Subjects were at least 40 years of age, had HbA1c ≥6.5%, and multiple risk factors (21% of randomized subjects) for cardiovascular disease (age ≥55 years for men and ≥60 years for women plus at least one additional risk factor of dyslipidemia, hypertension, or current cigarette smoking) or established (79% of the randomized subjects) cardiovascular disease defined as a history of ischemic heart disease, peripheral vascular disease, or ischemic stroke. Overall, the use of diabetes medications was balanced across treatment groups (metformin 69%, insulin 41%, sulfonylureas 40%, and TZDs 6%). The use of cardiovascular disease medications was also balanced (angiotensin-converting enzyme [ACE] inhibitors or angiotensin receptor blockers [ARBs] 79%, statins 78%, aspirin 75%, beta-blockers 62%, and non-aspirin antiplatelet medications 24%).

The majority of subjects were male (67%) and Caucasian (75%) with a mean age of 65 years. Approximately 16% of the population had moderate (eGFR ≥30 to ≤50 mL/min/1.73 m2) to severe (eGFR <30 mL/min/1.73 m2) renal impairment, and 13% had a prior history of heart failure. QTERNMET XR is contraindicated in patients with an eGFR less than 45 mL/min/1.73 m2. Subjects had a median duration of type 2 diabetes mellitus of approximately 10 years and a mean baseline HbA1c level of 8.0%.

The primary analysis in SAVOR was time to first occurrence of a Major Adverse Cardiac Event (MACE). A major adverse cardiac event in SAVOR was defined as a cardiovascular death or a nonfatal myocardial infarction (MI) or a nonfatal ischemic stroke. The incidence rate of MACE was similar in both treatment arms: 3.8 MACE per 100 patient-years on placebo vs. 3.8 MACE per 100 patient-years on saxagliptin with an estimated HR: 1.0; 95.1% CI: (0.89, 1.12). The upper bound of this confidence interval, 1.12, excluded a risk margin larger than 1.3.

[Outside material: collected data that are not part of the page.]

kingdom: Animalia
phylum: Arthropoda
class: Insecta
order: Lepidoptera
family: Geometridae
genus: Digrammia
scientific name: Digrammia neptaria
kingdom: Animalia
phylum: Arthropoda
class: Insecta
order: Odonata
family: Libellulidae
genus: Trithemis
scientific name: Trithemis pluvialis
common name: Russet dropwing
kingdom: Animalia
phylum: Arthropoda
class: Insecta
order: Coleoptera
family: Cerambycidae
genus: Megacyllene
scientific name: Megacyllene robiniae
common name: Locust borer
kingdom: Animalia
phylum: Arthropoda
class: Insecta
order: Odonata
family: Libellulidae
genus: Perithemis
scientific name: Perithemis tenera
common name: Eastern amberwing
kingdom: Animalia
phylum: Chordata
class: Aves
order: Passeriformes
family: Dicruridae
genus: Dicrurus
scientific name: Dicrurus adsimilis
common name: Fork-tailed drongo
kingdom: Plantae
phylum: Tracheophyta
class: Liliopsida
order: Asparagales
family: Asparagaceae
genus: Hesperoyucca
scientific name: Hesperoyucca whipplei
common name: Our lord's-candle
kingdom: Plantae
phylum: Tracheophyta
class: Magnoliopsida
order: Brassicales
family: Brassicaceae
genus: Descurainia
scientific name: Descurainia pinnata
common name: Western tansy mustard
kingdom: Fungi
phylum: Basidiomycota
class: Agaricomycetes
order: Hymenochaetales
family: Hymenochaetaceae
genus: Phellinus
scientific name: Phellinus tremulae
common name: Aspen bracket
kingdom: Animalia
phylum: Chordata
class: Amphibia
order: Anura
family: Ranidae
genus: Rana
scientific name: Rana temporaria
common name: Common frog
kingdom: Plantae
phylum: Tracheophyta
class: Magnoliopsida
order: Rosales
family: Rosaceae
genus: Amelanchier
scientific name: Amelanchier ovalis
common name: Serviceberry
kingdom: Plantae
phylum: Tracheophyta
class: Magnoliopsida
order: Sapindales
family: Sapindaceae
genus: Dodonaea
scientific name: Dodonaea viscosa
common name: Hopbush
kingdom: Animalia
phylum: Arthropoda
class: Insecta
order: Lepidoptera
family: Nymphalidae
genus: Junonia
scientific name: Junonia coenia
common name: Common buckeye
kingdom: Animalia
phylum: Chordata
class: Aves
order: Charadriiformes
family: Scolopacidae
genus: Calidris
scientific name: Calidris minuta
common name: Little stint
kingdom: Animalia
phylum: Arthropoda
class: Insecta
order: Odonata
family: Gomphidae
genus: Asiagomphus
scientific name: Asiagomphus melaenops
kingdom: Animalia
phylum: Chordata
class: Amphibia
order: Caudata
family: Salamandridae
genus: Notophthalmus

Vital status was obtained for 99% of subjects in the trial. There were 798 deaths in the SAVOR trial. Numerically more patients (5.1%) died in the saxagliptin group than in the placebo group (4.6%). The risk of deaths from all-cause mortality was not statistically different between the treatment groups (HR: 1.11; 95.1% CI: 0.96, 1.27).